#### PROVIDED TEXT:
□ □ □ □ □
A somewhat questionable report out of Taiwan on Wednesday says Apple is working on more affordable editions of stalwart product lines including iPhone, iPad and Mac, as well as a lower priced HomePod.

Citing industry sources, the Economic Daily News (via Mac Otakara) reports a cheaper version of HomePod is due to arrive in the second half of 2018. The lower priced smart speaker could sell for between $150 to $200, the report said.

Whether Apple intends to release all-new HomePod hardware, or simply reduce pricing of its current $349 speaker was not made clear in the Economic Daily report. Mac Otakara, without citing sources, speculates a "small size" version could launch later this year to challenge similarly priced products from market leader Amazon.

Reviews of HomePod, including AppleInsider's, tout the speaker's superior sound quality, but note a distinct lack of "smarts" when it comes to Siri. The virtual assistant is strictly limited to Apple's ecosystem of services, and is currently unable to handle seemingly simple tasks like creating Calendar entries and making phone calls.

For $349, some have called the smart speaker overpriced in comparison to its competition. Amazon and Google brought their respective Alexa and Google Assistant technologies into the home at much lower price points, potentially prompting Apple to do the same.

In addition to HomePod, the report rehashes well-trod predictions of a 6.1-inch iPhone first aired by KGI analyst Ming-Chi Kuo last year. Previous rumors placed pricing for the LCD iPhone variant with TrueDepth sensor array at between $700 and $800, but today's report pegs retail cost at $650 to $750.

The Taiwanese publication goes on to cite a recent note from WitsView VP of Research Qiu Yubin, who estimates pricing of a rumored low-end MacBook Air model, again recently predicted by Kuo, to fall between $799 and $899.

Finally, without citing sources, the report claims Apple is looking to market a cheaper 9.7-inch iPad model set to cost $259, some $70 cheaper than the company's current entry level offering.
□ □ □ □ □
#### RECORDS:
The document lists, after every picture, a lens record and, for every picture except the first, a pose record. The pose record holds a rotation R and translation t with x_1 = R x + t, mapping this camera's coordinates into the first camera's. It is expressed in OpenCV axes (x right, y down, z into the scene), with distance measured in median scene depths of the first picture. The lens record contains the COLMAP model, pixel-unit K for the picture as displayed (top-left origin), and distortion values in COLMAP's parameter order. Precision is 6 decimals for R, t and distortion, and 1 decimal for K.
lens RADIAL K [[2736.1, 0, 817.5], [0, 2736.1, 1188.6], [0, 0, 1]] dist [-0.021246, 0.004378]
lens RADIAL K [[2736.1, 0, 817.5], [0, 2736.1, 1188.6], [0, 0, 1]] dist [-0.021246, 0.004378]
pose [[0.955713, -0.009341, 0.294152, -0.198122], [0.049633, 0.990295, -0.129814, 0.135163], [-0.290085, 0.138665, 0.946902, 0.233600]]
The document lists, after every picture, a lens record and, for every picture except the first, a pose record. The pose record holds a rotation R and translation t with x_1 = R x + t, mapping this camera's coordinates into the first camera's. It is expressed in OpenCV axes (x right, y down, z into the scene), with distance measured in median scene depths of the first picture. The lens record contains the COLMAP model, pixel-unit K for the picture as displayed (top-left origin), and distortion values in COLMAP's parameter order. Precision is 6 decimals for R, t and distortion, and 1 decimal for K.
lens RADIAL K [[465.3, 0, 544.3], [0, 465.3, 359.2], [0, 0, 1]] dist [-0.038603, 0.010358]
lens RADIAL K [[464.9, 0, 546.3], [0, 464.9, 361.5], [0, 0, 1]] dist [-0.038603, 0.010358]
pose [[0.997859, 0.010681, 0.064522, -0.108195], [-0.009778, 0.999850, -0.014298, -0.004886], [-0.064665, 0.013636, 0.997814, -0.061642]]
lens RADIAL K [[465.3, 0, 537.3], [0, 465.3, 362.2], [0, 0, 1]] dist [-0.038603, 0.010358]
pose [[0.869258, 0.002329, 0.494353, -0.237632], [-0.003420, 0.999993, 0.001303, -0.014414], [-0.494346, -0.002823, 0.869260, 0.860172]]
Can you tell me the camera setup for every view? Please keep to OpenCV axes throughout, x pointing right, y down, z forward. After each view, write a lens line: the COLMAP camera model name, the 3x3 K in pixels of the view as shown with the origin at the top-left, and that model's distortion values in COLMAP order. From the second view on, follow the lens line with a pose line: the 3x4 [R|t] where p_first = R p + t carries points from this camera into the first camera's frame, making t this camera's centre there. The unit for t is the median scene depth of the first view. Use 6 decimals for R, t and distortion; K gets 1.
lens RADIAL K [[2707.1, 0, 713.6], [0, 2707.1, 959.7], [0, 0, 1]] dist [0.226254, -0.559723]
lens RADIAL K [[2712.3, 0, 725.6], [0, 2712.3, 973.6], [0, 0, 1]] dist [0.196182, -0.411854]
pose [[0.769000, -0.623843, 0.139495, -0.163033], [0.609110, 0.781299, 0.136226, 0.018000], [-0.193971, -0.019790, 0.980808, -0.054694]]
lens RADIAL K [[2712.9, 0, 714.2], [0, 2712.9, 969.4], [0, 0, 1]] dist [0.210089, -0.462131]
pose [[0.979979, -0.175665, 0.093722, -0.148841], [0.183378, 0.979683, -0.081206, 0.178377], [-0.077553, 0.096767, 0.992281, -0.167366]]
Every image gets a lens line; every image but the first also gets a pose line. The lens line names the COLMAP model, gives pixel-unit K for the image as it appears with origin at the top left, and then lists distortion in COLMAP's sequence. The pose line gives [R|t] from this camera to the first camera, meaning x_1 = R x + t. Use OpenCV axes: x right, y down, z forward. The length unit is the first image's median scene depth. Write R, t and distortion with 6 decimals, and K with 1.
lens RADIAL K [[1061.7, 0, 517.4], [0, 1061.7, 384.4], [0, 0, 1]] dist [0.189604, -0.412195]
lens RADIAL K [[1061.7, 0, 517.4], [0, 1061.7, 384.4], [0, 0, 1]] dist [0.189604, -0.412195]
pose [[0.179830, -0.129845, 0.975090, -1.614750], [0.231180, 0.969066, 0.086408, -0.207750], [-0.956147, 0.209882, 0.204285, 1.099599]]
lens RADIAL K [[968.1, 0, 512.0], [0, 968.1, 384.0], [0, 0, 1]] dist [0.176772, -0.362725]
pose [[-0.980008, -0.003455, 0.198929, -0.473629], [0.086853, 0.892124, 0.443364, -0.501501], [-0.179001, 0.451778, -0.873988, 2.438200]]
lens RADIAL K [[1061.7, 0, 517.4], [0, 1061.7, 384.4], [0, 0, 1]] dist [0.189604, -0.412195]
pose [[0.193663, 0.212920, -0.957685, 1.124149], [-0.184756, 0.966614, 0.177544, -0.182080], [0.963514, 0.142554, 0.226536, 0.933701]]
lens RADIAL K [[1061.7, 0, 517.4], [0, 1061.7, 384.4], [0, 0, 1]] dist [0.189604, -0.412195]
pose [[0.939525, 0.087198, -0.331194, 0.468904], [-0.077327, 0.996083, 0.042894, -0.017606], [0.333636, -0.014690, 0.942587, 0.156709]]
□ □ □ □ □
#### TASKS FOR THIS EXERCISE:
1/ In the article about cheaper Apple products, what price range is given for the lower-priced HomePod?
2/ From the article about cheaper Apple products, extract everything from "The Taiwanese publication" down to "between $799 and $899.".

#### WRITTEN RESPONSES:
1/ Between $150 and $200.

2/
The Taiwanese publication goes on to cite a recent note from WitsView VP of Research Qiu Yubin, who estimates pricing of a rumored low-end MacBook Air model, again recently predicted by Kuo, to fall between $799 and $899.